Eating in front of a mirror makes meals taste better, say scientists

Sarah Knapton
Watching TV in front of the television may make food taste worse, the new study also showed  - Corbis

Eating in front of a mirror makes meals taste better, a new study suggests.

Previous studies have found that people rate food as more flavoursome and, eat bigger portions, when they dine with company, a phenomenon known as ‘the social facilitation of eating.’

But researchers at Nagoya University in Japan wanted to find out whether the effect could be recreated by simply using a mirror, to trick the brain into thinking another person was present.

"We wanted to find out what the minimum requirement is for the social facilitation of eating," said lead author Dr Ryuzaburo Nakata.

"Does another person have to actually be physically present, or is information suggesting the presence of others sufficient?"

For the experiment, 16 adults aged between 65 and 74, were invited to eat salted or caramel popcorn for 90 seconds and then rate their enjoyment when sitting alone, in front of a mirror, or watching a monitor showing a video of them eating.

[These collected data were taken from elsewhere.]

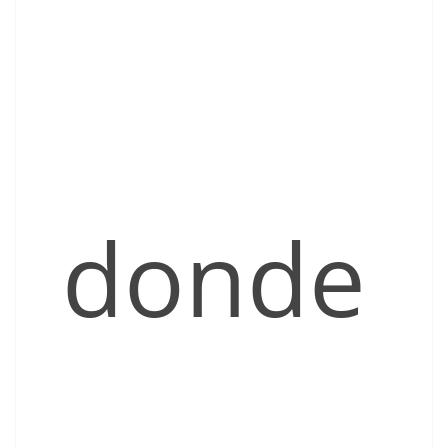
donde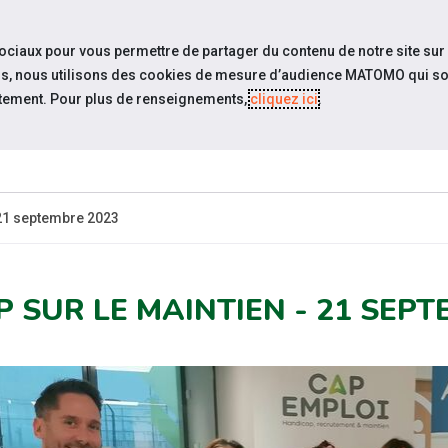
travel_explore
settings_accessibility
Sites du réseau
Acc
sociaux pour vous permettre de partager du contenu de notre site sur
eurs, nous utilisons des cookies de mesure d’audience MATOMO qui so
tement. Pour plus de renseignements,
cliquez ici
.
ES-
ESPACE
ESPACE
ACTUALITÉS
CANDIDAT
EMPLOYEUR
P
 21 septembre 2023
P SUR LE MAINTIEN - 21 SEPT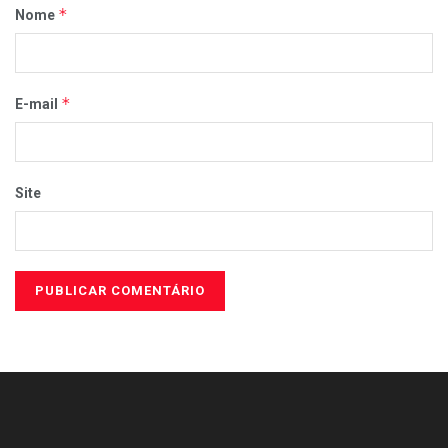
*
Nome
*
E-mail
Site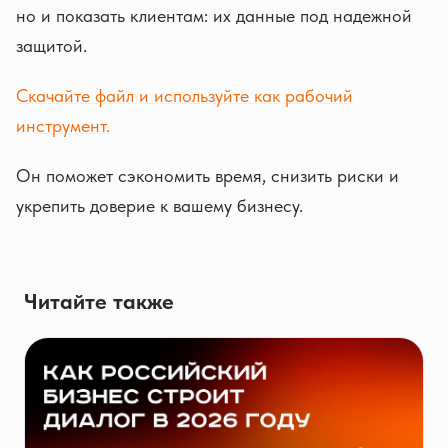
но и показать клиентам: их данные под надежной
защитой.
Скачайте файл и используйте как рабочий
инструмент.
Он поможет сэкономить время, снизить риски и
укрепить доверие к вашему бизнесу.
Читайте также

The researchers found that people eating alone reported food as tasting better, and ate more of it, when they could see themselves reflected in a mirror, compared with when they ate in front of a monitor. Eating in front of a mirror improved sweetness by 25 per cent, goodness by 21 per cent and quality by 12 per cent.

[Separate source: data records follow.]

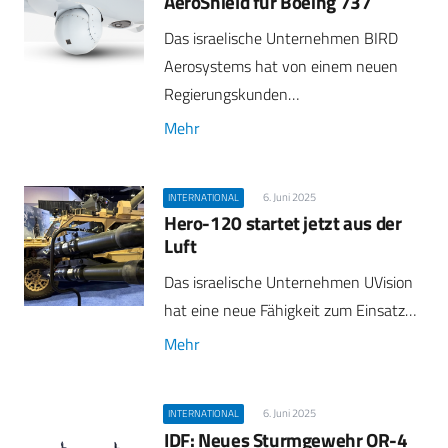
AeroShield für Boeing 737
Das israelische Unternehmen BIRD
Aerosystems hat von einem neuen
Regierungskunden…
Mehr
6. Juni 2025
INTERNATIONAL
Hero-120 startet jetzt aus der
Luft
Das israelische Unternehmen UVision
hat eine neue Fähigkeit zum Einsatz…
Mehr
6. Juni 2025
INTERNATIONAL
IDF: Neues Sturmgewehr OR-4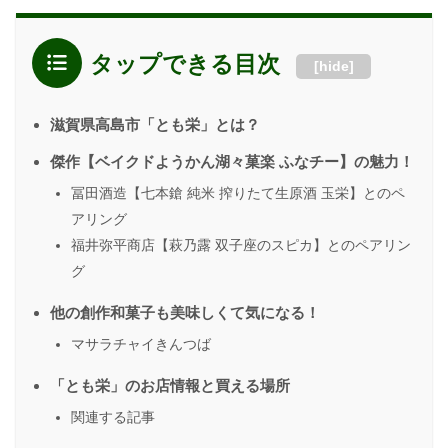
タップできる目次
[
hide
]
滋賀県高島市「とも栄」とは？
傑作【ベイクドようかん湖々菓楽 ふなチー】の魅力！
冨田酒造【七本鎗 純米 搾りたて生原酒 玉栄】とのペ
アリング
福井弥平商店【萩乃露 双子座のスピカ】とのペアリン
グ
他の創作和菓子も美味しくて気になる！
マサラチャイきんつば
「とも栄」のお店情報と買える場所
関連する記事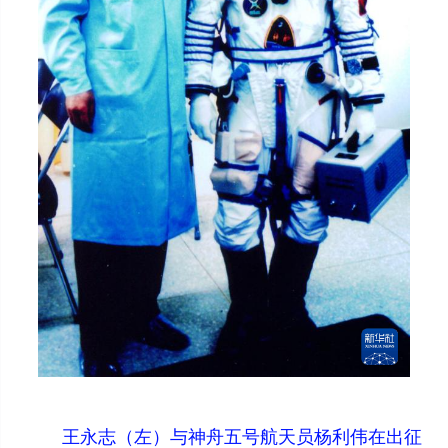
王永志（左）与神舟五号航天员杨利伟在出征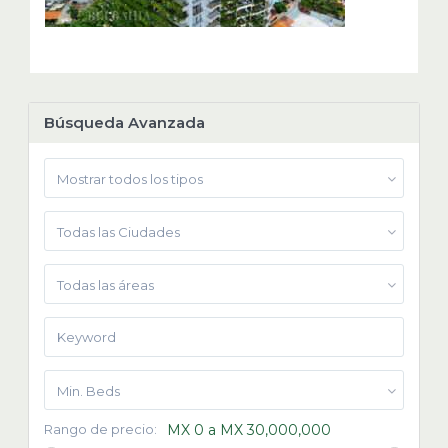
Búsqueda Avanzada
Mostrar todos los tipos
Todas las Ciudades
Todas las áreas
Min. Beds
Rango de precio:
MX 0 a MX 30,000,000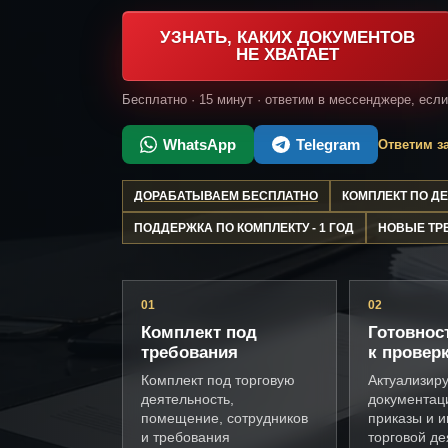
УЗНАТЬ, КАКИХ ДОКУМЕНТОВ
НЕ ХВАТАЕТ
Бесплатно · 15 минут · ответим в мессенджере, есл
WhatsApp
Telegram
Ответим за
ДОРАБАТЫВАЕМ БЕСПЛАТНО
КОМПЛЕКТ ПО 
ПОДДЕРЖКА ПО КОМПЛЕКТУ - 1 ГОД
НОВЫЕ ТР
01
02
Комплект под
Готовнос
требования
к провер
Комплект под торговую
Актуализир
деятельность,
документац
помещение, сотрудников
приказы и и
и требования
торговой де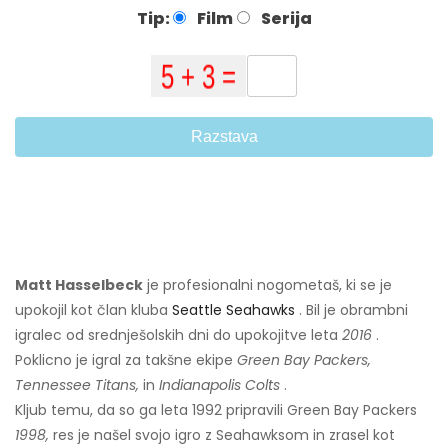
Tip:
Film
Serija
Razstava
Matt Hasselbeck
je profesionalni nogometaš, ki se je
upokojil kot član kluba
Seattle Seahawks
. Bil je obrambni
igralec od srednješolskih dni do upokojitve leta
2016
.
Poklicno je igral za takšne ekipe
Green Bay Packers,
Tennessee Titans,
in
Indianapolis Colts
.
Kljub temu, da so ga leta 1992 pripravili Green Bay Packers
1998,
res je našel svojo igro z Seahawksom in zrasel kot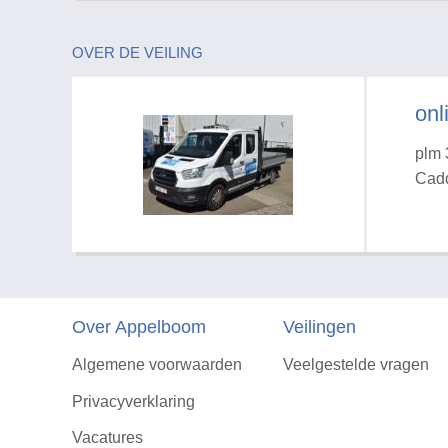
OVER DE VEILING
onl
plm 
Cadd
Over Appelboom
Veilingen
Algemene voorwaarden
Veelgestelde vragen
Privacyverklaring
Vacatures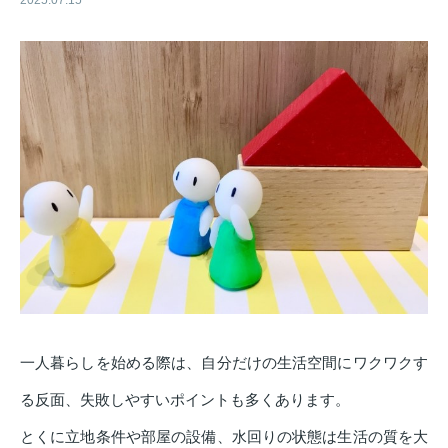
2025.07.15
一人暮らしを始める際は、自分だけの生活空間にワクワクす
る反面、失敗しやすいポイントも多くあります。
とくに立地条件や部屋の設備、水回りの状態は生活の質を大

In a further experiment, when the researchers replaced the mirror with photos of the volunteers eating, they discovered that the volunteers still experienced an increase in the appeal of food and ate more.

The study could help lonely people to enjoy their food more 

The researchers are hoping that the findings could help lonely older people enjoy their food more and eat larger portions.

"Studies have shown that for older adults, enjoying food is associated with quality of life, and frequently eating alone is associated with depression and loss of appetite," added corresponding author Dr Nobuyuki Kawai.

"Our findings therefore suggest a possible approach to improving the appeal of food, and quality of life, for older people who do not have company when they eat for example, those who have suffered loss or are far away from their loved ones."

The research was published in the journal Physiology & Behaviour.